Stage 1, landing now

  • Router uses real roster metadata instead of hardcoded worker-number roles.
  • Decomposer receives full roster context.
  • Dispatch accepts per-worker assignments.
  • Dispatch writes initial runtime checkpoint.
  • Worker prompts include skill/checkpoint contract.

Stage 2

  • Add /api/swarm-checkpoint to safely write structured worker checkpoints.
  • Parse worker checkpoint messages from chat and update runtime state.
  • Add assignment IDs and parent mission IDs.

Stage 3

  • Add /api/swarm-orchestrator-loop.
  • Loop watches runtime/chat and auto-continues workers.
  • Add stale/drift detection.
  • Add reviewer lane routing.

Stage 4

  • Add user-facing mission history.
  • Add saved workflows/templates.
  • Add multi-user bootstrapping so fresh installs can create agents and roles seamlessly.

Stage 1 smoke test

Mission:

Test Swarm2 autopilot.
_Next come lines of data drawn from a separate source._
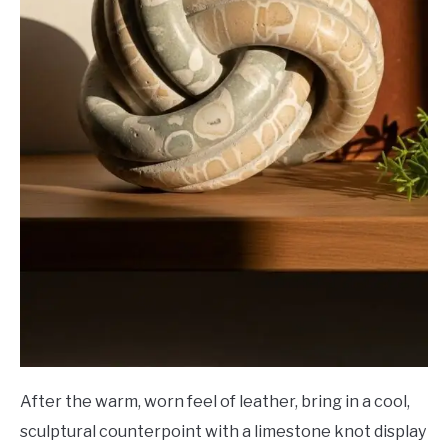
After the warm, worn feel of leather, bring in a cool,
sculptural counterpoint with a limestone knot display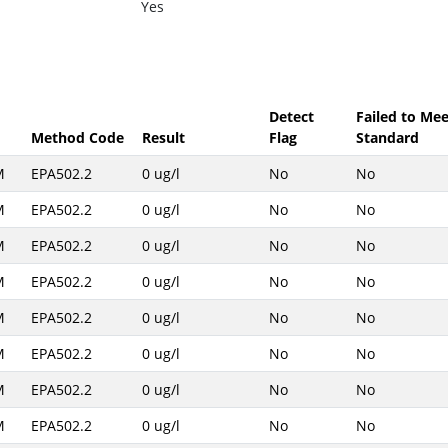
Yes
Detect
Failed to Mee
Method Code
Result
Flag
Standard
M
EPA502.2
0 ug/l
No
No
M
EPA502.2
0 ug/l
No
No
M
EPA502.2
0 ug/l
No
No
M
EPA502.2
0 ug/l
No
No
M
EPA502.2
0 ug/l
No
No
M
EPA502.2
0 ug/l
No
No
M
EPA502.2
0 ug/l
No
No
M
EPA502.2
0 ug/l
No
No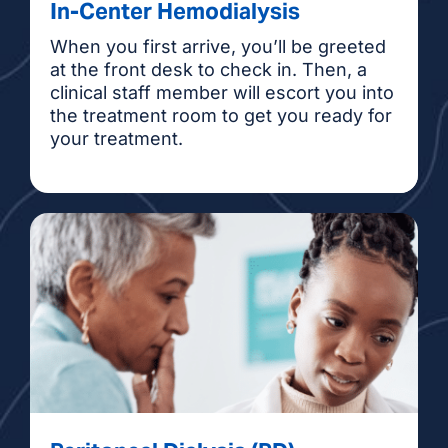
In-Center Hemodialysis
When you first arrive, you’ll be greeted
at the front desk to check in. Then, a
clinical staff member will escort you into
the treatment room to get you ready for
your treatment.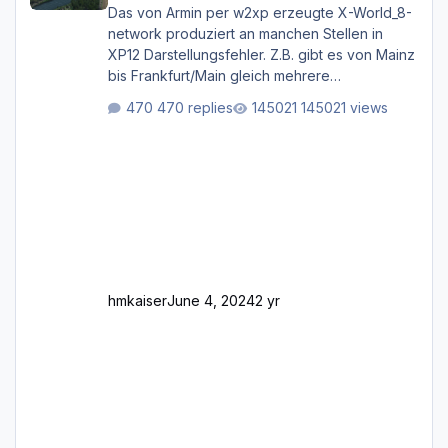
Das von Armin per w2xp erzeugte X-World_8-
network produziert an manchen Stellen in
XP12 Darstellungsfehler. Z.B. gibt es von Mainz
bis Frankfurt/Main gleich mehrere
Rhein-/Main-Brücken zu sehen, die zum Teil
470 replies
145021 views
zugemauert sind. Niederräder Brücke
Frankfurt/Main Außerdem fallen an manchen
Stellen mit Fahrbahn-Höhenwechseln
zwischen OSM-Layern, Fehler in den
Ankopplungen der Fahrbahnsegmente auf.
Und dann gibt es für mich allgemeine
Schwächen mit der Straßenbeleuchtung. Diese
Feh
hmkaiser
June 4, 2024
2 yr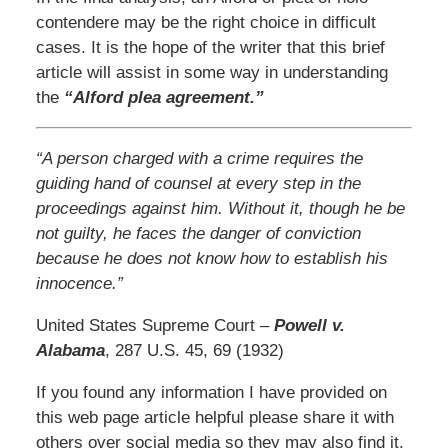
contendere may be the right choice in difficult
cases. It is the hope of the writer that this brief
article will assist in some way in understanding
the
“Alford plea agreement.”
“A person charged with a crime requires the
guiding hand of counsel at every step in the
proceedings against him. Without it, though he be
not guilty, he faces the danger of conviction
because he does not know how to establish his
innocence.”
United States Supreme Court –
Powell v.
Alabama
, 287 U.S. 45, 69 (1932)
If you found any information I have provided on
this web page article helpful please share it with
others over social media so they may also find it.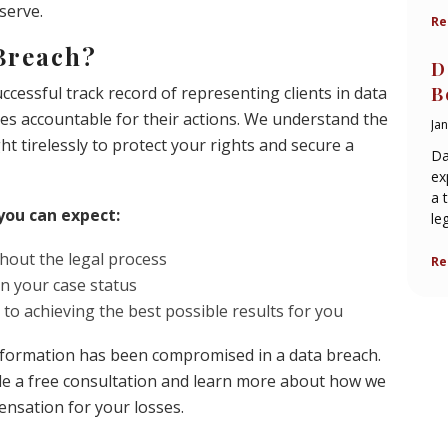
serve.
Re
Breach?
D
cessful track record of representing clients in data
B
es accountable for their actions. We understand the
Ja
ght tirelessly to protect your rights and secure a
Da
ex
a 
you can expect:
le
hout the legal process
Re
 your case status
 to achieving the best possible results for you
 information has been compromised in a data breach.
le a free consultation and learn more about how we
ensation for your losses.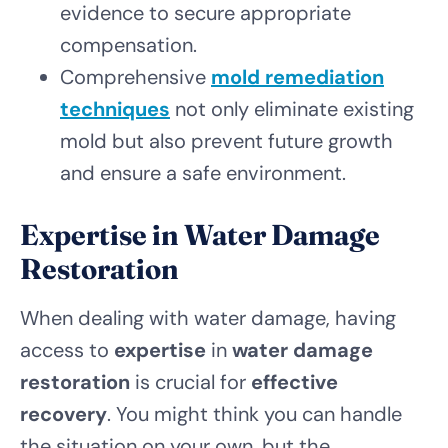
evidence to secure appropriate
compensation.
Comprehensive
mold remediation
techniques
not only eliminate existing
mold but also prevent future growth
and ensure a safe environment.
Expertise in Water Damage
Restoration
When dealing with water damage, having
access to
expertise
in
water damage
restoration
is crucial for
effective
recovery
. You might think you can handle
the situation on your own, but the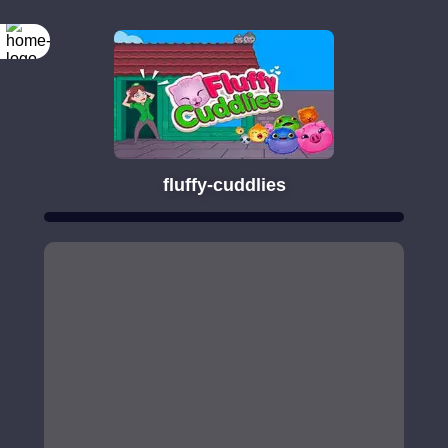
fluffy-cuddlies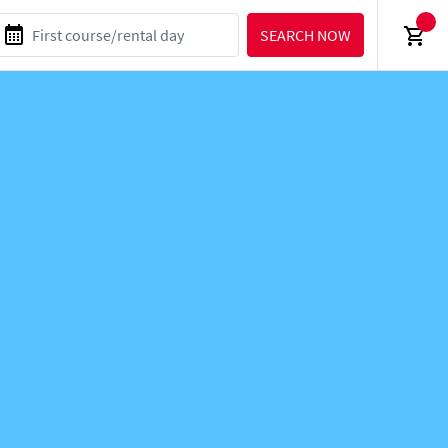
SEARCH NOW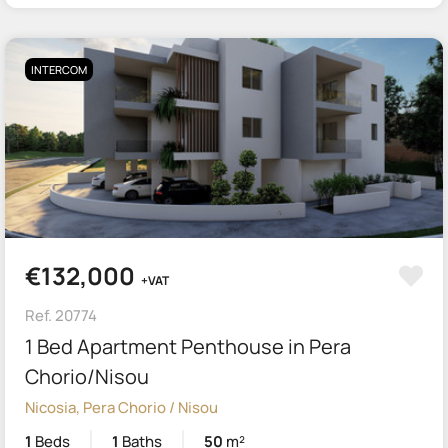
INTERCOM
€132,000
+VAT
Ref. 20774
1 Bed Apartment Penthouse in Pera
Chorio/Nisou
Nicosia, Pera Chorio / Nisou
1
Beds
1
Baths
50
m²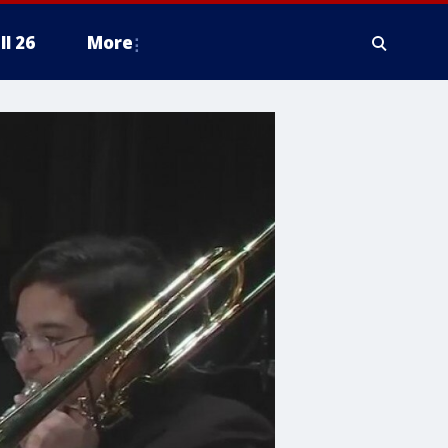
ll 26
More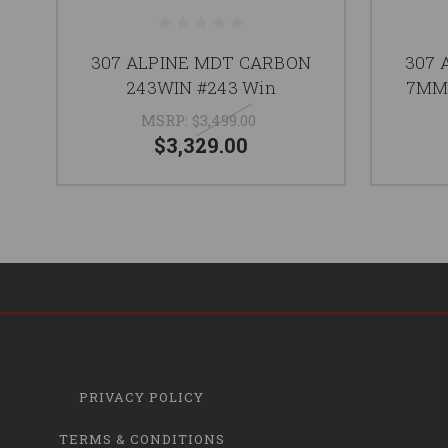
307 ALPINE MDT CARBON
307 
243WIN #243 Win
7MM
MSRP:
$3,499.00
$3,329.00
PRIVACY POLICY
TERMS & CONDITIONS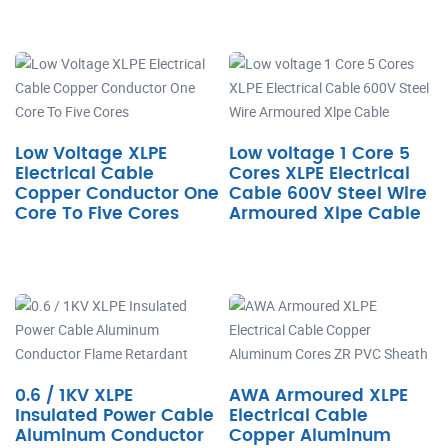
Low Voltage XLPE
Low voltage 1 Core 5
Electrical Cable
Cores XLPE Electrical
Copper Conductor One
Cable 600V Steel Wire
Core To Five Cores
Armoured Xlpe Cable
0.6 / 1KV XLPE
AWA Armoured XLPE
Insulated Power Cable
Electrical Cable
Aluminum Conductor
Copper Aluminum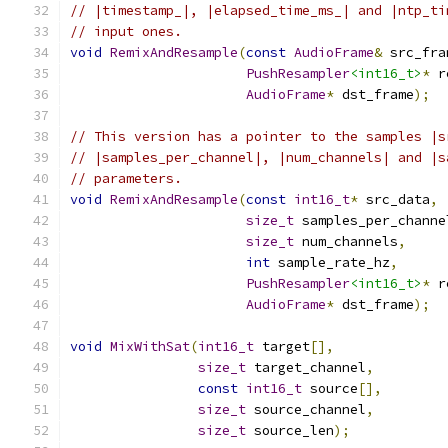
// |timestamp_|, |elapsed_time_ms_| and |ntp_ti
// input ones.
void
RemixAndResample
(
const
AudioFrame
&
 src_fra
PushResampler
<int16_t>
*
 r
AudioFrame
*
 dst_frame
);
// This version has a pointer to the samples |s
// |samples_per_channel|, |num_channels| and |s
// parameters.
void
RemixAndResample
(
const
int16_t
*
 src_data
,
size_t
 samples_per_channe
size_t
 num_channels
,
int
 sample_rate_hz
,
PushResampler
<int16_t>
*
 r
AudioFrame
*
 dst_frame
);
void
MixWithSat
(
int16_t
 target
[],
size_t
 target_channel
,
const
int16_t
 source
[],
size_t
 source_channel
,
size_t
 source_len
);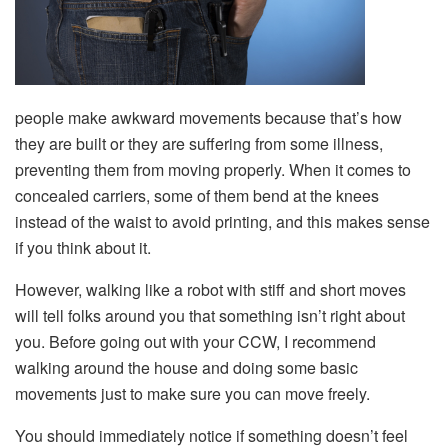
people make awkward movements because that’s how
they are built or they are suffering from some illness,
preventing them from moving properly. When it comes to
concealed carriers, some of them bend at the knees
instead of the waist to avoid printing, and this makes sense
if you think about it.
However, walking like a robot with stiff and short moves
will tell folks around you that something isn’t right about
you. Before going out with your CCW, I recommend
walking around the house and doing some basic
movements just to make sure you can move freely.
You should immediately notice if something doesn’t feel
Research one improvement, implement one tiny safe artifact, review the result.

Expected route:

  • Research worker receives research/checkpoint task.
  • Builder receives implementation/checkpoint task.
  • Reviewer receives review/checkpoint task.

Pass criteria:

  • /api/swarm-decompose returns assignment JSON using roster roles.
  • /api/swarm-dispatch returns delivery: tmux for live workers.
  • runtime.json for each target shows state: executing, current task, checkpointStatus: in_progress.
  • Worker card chat eventually shows the dispatched message.
  • At least one worker replies with proof-bearing state.

Open questions

  • Should new roster-only agents auto-create Hermes profiles and wrappers, or should Add Swarm remain config-only until first start?
  • Should orchestrator loop run in the browser session, server interval, cron job, or persistent Claude orchestrator worker?
  • How aggressive should auto-continue be before asking Eric?
  • Should reviews be mandatory for code-changing tasks only, or all workflows?
  1. Stage 1 routing/dispatch/checkpoint patch.
  2. Smoke test via direct API and UI.
  3. Add /api/swarm-checkpoint.
  4. Add mission IDs and assignment IDs.
  5. Add orchestrator loop endpoint.
  6. Add bootstrapping for user-created swarms.